ST. OLAVS HOSPITAL HF – €75,600 Fine (Norway, 2021)

The Norwegian DPA has fined St. Olav's Hospital in the amount of EUR 75,600. The hospital suffered three data leaks in accordance with Art. 33 the GDPR. The first incident had occurred between January 13, 2011, and January 27, 2020, at the hospital's cardiology department following an upgrade for a new treatment-oriented health registry for the cardiology laboratory. In connection with the upgrade, a test server was used on which treatment reports were temporarily cached and then copied to the new system. However, the reports in the test server were not deleted. Moreover, another error occurred, which allowed all authenticated employees to access the reports. About 21,000 reports were affected. The second breach occurred in the period from May 17, 2015 to January 28, 2020, when reports from medical devices (pulse oximeters for long-term measurement of oxygen saturation and pulse) were stored in a file area accessible to any employee with an authenticated and active account.

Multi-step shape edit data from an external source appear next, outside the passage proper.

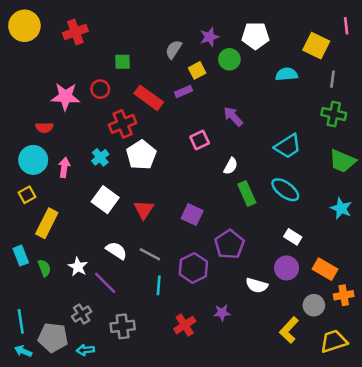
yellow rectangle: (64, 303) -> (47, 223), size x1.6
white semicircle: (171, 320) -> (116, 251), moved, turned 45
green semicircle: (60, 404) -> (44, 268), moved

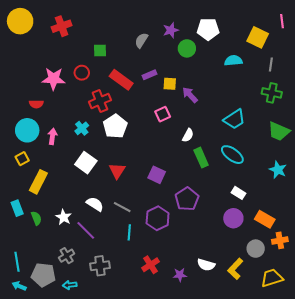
yellow square: (197, 70) -> (170, 84), moved, turned 32
white semicircle: (257, 285) -> (206, 265), moved
purple star: (222, 313) -> (180, 275), moved

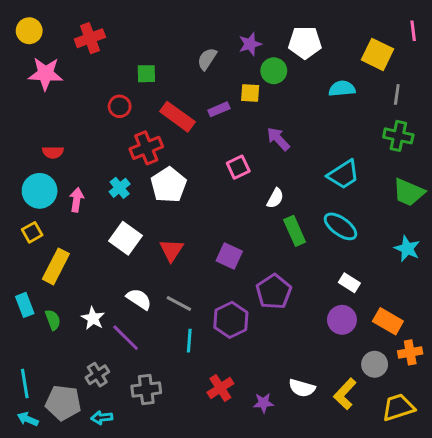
yellow circle: (20, 21) -> (29, 31), size x0.7
pink star: (53, 79) -> (45, 74), moved
yellow square: (170, 84) -> (250, 93), moved

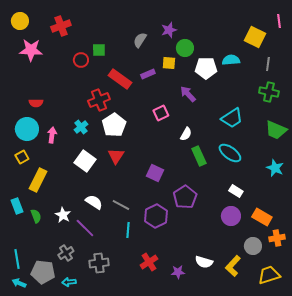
white pentagon: (305, 43) -> (206, 68), moved
red circle: (120, 106) -> (81, 60), moved
red triangle: (171, 250) -> (116, 156), moved

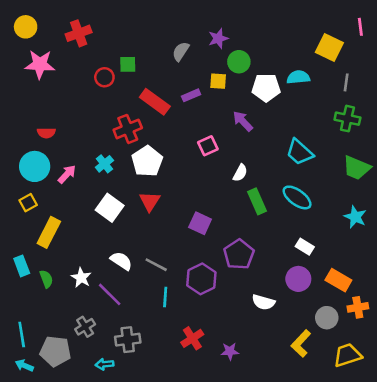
cyan trapezoid: (232, 118) -> (300, 152), turned 75
pink arrow: (52, 135) -> (67, 174), turned 35
white semicircle: (204, 262) -> (263, 302), moved
cyan arrow: (69, 282) -> (104, 364), moved

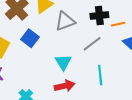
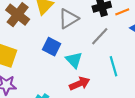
blue square: (30, 38) -> (52, 47), moved

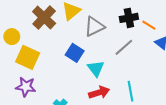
orange line: (122, 12) -> (149, 25), turned 48
cyan line: (113, 66) -> (130, 91), moved

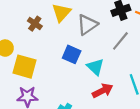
brown cross: (44, 17) -> (35, 24), size x0.6

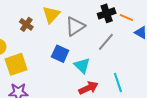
yellow square: (25, 67) -> (16, 64), turned -35

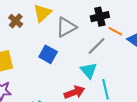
orange line: (126, 18) -> (115, 31), moved
cyan triangle: (82, 66) -> (89, 70), moved

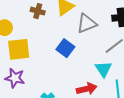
brown cross: (16, 21) -> (38, 11), turned -32

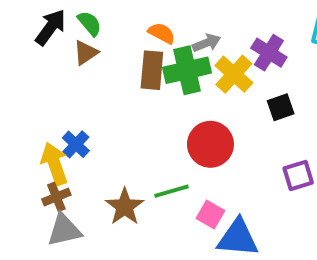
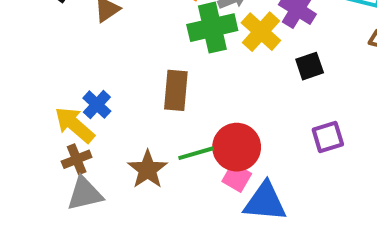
brown rectangle: (152, 70) -> (176, 90), moved
red circle: (210, 144) -> (237, 147), moved
yellow arrow: (54, 164) -> (75, 125), turned -30

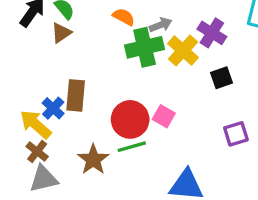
brown rectangle: (176, 90) -> (76, 95), moved
red circle: (237, 147) -> (130, 119), moved
brown cross: (77, 159) -> (37, 152), turned -30
pink square: (237, 178) -> (164, 116), moved

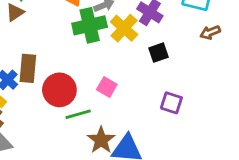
red circle: (130, 119) -> (59, 90), moved
purple square: (236, 134) -> (171, 103), turned 35
brown star: (93, 160) -> (101, 140), moved

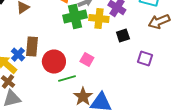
yellow cross: (124, 28) -> (99, 18), turned -36
brown arrow: (210, 32) -> (159, 22), size x1.5
purple square: (171, 103) -> (145, 58), moved

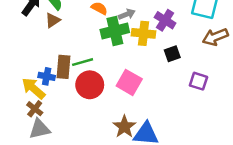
blue cross: (18, 54) -> (47, 76), turned -32
pink square: (87, 60) -> (129, 82), size x1.5
green line: (67, 78) -> (83, 62), moved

The third breach occurred in the period from January 01, 2018 to December 09, 2019. Passwords for various databases were stored in plain text in a file on the hospital's server. Employees with an active hospital system account were able to first connect to the server viaRemote Desktop and then search for a file with a password in the database. The DPA found that the hospital had failed to establish effective access controls.